● 本文抜粋:
§

SDGsと脱炭素の記事がよく読まれています。しかし、(当然ながら)あの記事の内容は偏っています。その均衡をとることはできませんが、どのように偏っているのかということを、私が哲学者紹介を書く理由と合わせて説明する――あるいは弁明することを試みたいと思います。

R2Hの記事の効果と私の意図

 「地獄への道は善意で舗装されている」The road to hell is paved with good intentions……以下長いのでR2H(地獄への道)を略しましょう。まず、ビジネスのジャンルにおけるテーマに対する哲学的吟味。これが立て付けです。吟味には、(背景などの)整理と批判(クリティシズム)が含まれます。そして、読まれた結果、あるいは感想――これは読者に開かれています。どのように受け取られるかは、あらゆる記事と同様に書いた者の手を離れているということですが、とはいえ、SDGsに関する「社会的な取り組み」に冷や水を浴びせる可能性はあるでしょう。
 ただ、私の意図(それも私が所有しているわけではないので同じ意味で開かれているものですが)となると重心が違っていて、単純化して書くなら「西欧理念主義のご都合主義的/差別的特徴ときちんと距離をとりましょう」になります。この記事では、それを少し丁寧に説明(弁明)します。私の意図ですから、私の意見が他の記事より多く含まれます。だから、偏りがあるのはいいとして、間違いや誤解もあるでしょう。その際は遠慮なく、ご指摘、ご教授ください。

なぜ西欧哲学なのか

 私のnotoでの主な活動は「哲学者の紹介」(のマガジン)記事を書くことです。そして哲学といってもいろいろあるのに西欧哲学に限っています。それはなぜか。先進国の思想の源だからです。ぶっちゃけ、少なくとも現在はそれで世界が動いています。あるいは、西欧哲学を素養、教養として持っている人が、世界を動かしています。もちろん、世界情勢のダイナミズムにおいて、要因は沢山あります。そして、哲学は主要な要因ではありません。しかし、主要でないからこそ、多くの要因(政治、経済、文化等)の背景に位置しています。大事なのは、現在進行形の(アクティブな)思想を知ることです。それは決して現代哲学ではないです。いまだに古い哲学がアクティブな場合があります。どっちにしろ、根本の本体を知っておくことが大事だと思っています。

§

● 記録の抜粋:
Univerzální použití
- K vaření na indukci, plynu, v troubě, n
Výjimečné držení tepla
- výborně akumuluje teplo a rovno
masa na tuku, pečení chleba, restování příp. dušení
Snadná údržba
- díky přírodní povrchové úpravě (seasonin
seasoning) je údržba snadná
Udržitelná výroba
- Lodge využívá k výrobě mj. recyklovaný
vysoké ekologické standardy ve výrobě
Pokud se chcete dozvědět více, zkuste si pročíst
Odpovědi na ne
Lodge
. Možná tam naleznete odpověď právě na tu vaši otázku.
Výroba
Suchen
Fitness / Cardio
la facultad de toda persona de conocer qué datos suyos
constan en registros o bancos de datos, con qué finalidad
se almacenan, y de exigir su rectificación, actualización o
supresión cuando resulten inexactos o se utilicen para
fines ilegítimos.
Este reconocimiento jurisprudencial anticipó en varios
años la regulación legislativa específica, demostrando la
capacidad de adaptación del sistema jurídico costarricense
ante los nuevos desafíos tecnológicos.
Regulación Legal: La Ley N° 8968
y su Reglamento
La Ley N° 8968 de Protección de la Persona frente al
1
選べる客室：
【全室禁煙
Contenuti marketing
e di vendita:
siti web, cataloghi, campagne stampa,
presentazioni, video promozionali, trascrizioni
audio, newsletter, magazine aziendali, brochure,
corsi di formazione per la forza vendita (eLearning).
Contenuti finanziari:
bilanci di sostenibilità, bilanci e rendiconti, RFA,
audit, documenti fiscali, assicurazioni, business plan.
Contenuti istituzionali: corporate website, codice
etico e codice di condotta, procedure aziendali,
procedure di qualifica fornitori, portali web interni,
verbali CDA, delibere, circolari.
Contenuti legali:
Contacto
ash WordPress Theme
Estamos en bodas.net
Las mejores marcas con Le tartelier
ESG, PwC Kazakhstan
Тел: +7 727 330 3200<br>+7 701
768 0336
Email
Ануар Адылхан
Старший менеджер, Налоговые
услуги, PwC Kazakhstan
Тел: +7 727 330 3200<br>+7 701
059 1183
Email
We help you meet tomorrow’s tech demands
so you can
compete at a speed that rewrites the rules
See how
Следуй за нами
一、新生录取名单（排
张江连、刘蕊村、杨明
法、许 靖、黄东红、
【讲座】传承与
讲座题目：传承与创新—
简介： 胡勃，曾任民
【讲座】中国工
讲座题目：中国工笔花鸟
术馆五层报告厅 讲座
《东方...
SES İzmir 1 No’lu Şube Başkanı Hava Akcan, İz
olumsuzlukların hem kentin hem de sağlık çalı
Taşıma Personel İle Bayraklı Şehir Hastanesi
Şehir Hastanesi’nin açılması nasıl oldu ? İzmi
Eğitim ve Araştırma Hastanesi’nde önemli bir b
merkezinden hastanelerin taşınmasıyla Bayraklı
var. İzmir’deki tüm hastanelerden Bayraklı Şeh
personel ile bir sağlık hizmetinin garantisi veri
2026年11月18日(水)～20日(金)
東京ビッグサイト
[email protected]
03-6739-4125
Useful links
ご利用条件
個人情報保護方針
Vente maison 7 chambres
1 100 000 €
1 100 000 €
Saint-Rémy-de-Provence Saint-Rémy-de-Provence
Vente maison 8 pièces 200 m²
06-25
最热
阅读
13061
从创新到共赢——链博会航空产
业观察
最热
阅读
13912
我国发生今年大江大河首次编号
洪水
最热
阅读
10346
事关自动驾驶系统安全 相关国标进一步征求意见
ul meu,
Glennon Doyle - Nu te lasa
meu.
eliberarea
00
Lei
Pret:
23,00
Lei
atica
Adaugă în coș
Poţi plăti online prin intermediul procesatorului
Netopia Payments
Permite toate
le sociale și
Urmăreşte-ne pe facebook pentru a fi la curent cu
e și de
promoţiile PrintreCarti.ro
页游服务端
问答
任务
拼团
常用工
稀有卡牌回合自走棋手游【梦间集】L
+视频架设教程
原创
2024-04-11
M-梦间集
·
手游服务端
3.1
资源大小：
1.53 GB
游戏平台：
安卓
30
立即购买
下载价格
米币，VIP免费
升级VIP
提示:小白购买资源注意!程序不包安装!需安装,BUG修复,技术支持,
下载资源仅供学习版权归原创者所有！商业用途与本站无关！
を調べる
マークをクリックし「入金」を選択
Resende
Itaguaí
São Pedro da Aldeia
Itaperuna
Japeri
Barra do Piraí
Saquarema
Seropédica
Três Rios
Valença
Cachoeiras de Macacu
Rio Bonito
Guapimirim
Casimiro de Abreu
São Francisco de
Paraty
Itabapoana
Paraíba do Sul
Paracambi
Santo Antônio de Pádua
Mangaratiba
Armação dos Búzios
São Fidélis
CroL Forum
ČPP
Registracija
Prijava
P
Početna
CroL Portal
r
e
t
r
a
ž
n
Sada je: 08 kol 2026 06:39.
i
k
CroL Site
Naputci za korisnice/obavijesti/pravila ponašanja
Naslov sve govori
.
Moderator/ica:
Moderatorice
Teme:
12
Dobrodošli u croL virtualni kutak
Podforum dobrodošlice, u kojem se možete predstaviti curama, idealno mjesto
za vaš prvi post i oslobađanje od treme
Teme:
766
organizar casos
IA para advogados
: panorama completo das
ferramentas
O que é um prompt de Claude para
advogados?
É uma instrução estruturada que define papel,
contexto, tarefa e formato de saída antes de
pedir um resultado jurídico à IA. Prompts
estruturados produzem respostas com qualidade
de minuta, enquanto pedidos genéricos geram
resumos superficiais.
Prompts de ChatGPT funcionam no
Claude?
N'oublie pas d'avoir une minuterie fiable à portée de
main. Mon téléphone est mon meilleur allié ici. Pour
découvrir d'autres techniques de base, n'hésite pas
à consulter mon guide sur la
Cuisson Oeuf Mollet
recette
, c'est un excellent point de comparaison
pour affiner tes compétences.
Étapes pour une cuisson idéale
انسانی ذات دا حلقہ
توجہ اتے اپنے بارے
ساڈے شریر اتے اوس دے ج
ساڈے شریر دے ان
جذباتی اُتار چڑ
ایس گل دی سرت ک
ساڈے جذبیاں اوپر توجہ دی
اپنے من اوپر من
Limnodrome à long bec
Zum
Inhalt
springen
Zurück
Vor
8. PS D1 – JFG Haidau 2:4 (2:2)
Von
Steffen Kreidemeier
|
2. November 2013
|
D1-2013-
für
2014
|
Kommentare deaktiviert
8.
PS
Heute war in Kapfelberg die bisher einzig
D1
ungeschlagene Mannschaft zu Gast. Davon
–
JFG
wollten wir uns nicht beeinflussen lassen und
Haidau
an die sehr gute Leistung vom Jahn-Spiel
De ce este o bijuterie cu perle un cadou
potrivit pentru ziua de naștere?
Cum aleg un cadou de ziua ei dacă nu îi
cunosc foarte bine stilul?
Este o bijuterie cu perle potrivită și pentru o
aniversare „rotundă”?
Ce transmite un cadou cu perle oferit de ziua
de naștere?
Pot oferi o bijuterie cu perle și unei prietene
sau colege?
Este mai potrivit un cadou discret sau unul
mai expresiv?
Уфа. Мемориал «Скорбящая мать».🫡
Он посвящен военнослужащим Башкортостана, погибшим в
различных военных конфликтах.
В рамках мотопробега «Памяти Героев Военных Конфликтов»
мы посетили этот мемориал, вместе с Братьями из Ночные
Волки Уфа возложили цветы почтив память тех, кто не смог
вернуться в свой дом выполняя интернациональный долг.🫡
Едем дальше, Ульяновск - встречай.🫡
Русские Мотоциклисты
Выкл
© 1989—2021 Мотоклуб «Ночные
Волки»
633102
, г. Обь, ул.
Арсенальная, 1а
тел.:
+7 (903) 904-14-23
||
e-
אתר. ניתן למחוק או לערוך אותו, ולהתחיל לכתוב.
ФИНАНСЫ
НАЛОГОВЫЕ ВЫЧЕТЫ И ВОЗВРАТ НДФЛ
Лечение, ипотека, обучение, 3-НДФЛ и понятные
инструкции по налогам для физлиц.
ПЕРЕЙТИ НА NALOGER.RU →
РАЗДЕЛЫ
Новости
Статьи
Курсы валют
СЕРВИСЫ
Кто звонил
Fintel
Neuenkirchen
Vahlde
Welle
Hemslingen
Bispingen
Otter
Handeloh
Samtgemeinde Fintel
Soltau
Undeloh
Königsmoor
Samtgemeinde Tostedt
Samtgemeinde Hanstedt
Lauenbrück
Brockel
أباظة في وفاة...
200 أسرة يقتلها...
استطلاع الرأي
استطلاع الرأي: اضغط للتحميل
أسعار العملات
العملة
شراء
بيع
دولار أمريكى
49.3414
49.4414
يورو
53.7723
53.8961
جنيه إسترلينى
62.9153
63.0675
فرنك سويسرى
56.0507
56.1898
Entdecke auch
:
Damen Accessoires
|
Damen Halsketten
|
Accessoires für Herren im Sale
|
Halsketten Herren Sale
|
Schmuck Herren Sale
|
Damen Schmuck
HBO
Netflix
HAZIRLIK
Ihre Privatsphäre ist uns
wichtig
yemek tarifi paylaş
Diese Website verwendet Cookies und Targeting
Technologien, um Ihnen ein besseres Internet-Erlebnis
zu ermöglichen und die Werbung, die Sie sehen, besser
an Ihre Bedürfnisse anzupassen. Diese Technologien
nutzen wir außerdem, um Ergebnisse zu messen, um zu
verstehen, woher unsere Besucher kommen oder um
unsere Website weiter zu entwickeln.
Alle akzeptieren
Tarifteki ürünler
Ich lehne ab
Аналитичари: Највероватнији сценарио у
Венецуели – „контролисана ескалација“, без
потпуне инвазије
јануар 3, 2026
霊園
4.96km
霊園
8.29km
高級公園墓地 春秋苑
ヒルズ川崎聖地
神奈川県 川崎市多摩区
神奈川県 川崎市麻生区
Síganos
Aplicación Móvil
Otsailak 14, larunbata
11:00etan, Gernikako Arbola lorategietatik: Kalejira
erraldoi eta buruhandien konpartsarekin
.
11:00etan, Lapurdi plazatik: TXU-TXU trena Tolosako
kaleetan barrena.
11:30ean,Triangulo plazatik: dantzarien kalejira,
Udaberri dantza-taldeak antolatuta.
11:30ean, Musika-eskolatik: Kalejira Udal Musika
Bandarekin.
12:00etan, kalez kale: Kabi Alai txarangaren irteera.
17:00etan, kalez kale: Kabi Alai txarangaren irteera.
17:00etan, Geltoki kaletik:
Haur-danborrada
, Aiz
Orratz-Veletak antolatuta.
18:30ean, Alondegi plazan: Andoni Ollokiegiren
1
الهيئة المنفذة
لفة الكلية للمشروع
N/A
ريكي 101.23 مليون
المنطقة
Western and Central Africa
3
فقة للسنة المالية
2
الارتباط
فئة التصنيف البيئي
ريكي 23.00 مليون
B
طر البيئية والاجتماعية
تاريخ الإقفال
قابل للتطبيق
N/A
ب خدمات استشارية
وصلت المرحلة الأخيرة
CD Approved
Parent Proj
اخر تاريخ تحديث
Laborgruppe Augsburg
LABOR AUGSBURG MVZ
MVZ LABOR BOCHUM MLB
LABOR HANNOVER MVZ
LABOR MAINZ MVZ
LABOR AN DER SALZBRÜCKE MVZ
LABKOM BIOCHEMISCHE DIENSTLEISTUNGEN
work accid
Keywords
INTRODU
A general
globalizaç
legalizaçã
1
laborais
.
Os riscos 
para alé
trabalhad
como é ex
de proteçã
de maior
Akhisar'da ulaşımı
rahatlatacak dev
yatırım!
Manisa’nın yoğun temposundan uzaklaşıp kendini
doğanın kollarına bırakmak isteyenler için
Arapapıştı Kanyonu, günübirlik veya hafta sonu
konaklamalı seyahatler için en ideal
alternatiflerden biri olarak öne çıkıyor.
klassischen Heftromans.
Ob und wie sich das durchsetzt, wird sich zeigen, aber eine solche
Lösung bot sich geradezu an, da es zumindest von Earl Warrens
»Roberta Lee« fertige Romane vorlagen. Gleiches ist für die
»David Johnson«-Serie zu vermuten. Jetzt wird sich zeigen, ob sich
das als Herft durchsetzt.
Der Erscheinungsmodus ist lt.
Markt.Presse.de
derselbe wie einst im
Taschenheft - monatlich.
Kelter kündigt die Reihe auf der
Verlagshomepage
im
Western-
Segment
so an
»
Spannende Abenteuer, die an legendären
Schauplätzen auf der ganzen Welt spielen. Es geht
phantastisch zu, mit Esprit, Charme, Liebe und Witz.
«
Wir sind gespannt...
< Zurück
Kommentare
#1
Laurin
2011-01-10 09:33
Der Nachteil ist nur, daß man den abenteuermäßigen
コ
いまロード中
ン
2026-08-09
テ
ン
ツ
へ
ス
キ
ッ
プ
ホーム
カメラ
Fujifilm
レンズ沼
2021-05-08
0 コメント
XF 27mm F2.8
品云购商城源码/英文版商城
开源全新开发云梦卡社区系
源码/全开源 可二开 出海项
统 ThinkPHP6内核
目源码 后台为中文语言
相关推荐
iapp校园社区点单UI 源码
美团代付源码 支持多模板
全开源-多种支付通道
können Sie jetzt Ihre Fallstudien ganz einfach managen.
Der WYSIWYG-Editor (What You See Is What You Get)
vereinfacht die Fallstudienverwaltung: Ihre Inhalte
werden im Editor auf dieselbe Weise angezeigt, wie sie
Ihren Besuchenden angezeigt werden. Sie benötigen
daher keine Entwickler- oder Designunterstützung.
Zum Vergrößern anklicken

§

● 問題と課題:
1. 本文抜粋で、筆者が哲学者紹介の対象を西欧哲学に限っている理由は何ですか。
2. 一覧の先頭から「procedure di qualifica」を含む行までを両端を含めて取り出し、1行を1つの文字列とするJSONリストに変換してください。空行は除いてください。

● 解答:
1. 西欧哲学が先進国の思想の源だからです。

2.
[
  "Univerzální použití",
  "- K vaření na indukci, plynu, v troubě, n",
  "Výjimečné držení tepla",
  "- výborně akumuluje teplo a rovno",
  "masa na tuku, pečení chleba, restování příp. dušení",
  "Snadná údržba",
  "- díky přírodní povrchové úpravě (seasonin",
  "seasoning) je údržba snadná",
  "Udržitelná výroba",
  "- Lodge využívá k výrobě mj. recyklovaný",
  "vysoké ekologické standardy ve výrobě",
  "Pokud se chcete dozvědět více, zkuste si pročíst",
  "Odpovědi na ne",
  "Lodge",
  ". Možná tam naleznete odpověď právě na tu vaši otázku.",
  "Výroba",
  "Suchen",
  "Fitness / Cardio",
  "la facultad de toda persona de conocer qué datos suyos",
  "constan en registros o bancos de datos, con qué finalidad",
  "se almacenan, y de exigir su rectificación, actualización o",
  "supresión cuando resulten inexactos o se utilicen para",
  "fines ilegítimos.",
  "Este reconocimiento jurisprudencial anticipó en varios",
  "años la regulación legislativa específica, demostrando la",
  "capacidad de adaptación del sistema jurídico costarricense",
  "ante los nuevos desafíos tecnológicos.",
  "Regulación Legal: La Ley N° 8968",
  "y su Reglamento",
  "La Ley N° 8968 de Protección de la Persona frente al",
  "1",
  "選べる客室：",
  "【全室禁煙",
  "Contenuti marketing",
  "e di vendita:",
  "siti web, cataloghi, campagne stampa,",
  "presentazioni, video promozionali, trascrizioni",
  "audio, newsletter, magazine aziendali, brochure,",
  "corsi di formazione per la forza vendita (eLearning).",
  "Contenuti finanziari:",
  "bilanci di sostenibilità, bilanci e rendiconti, RFA,",
  "audit, documenti fiscali, assicurazioni, business plan.",
  "Contenuti istituzionali: corporate website, codice",
  "etico e codice di condotta, procedure aziendali,",
  "procedure di qualifica fornitori, portali web interni,"
]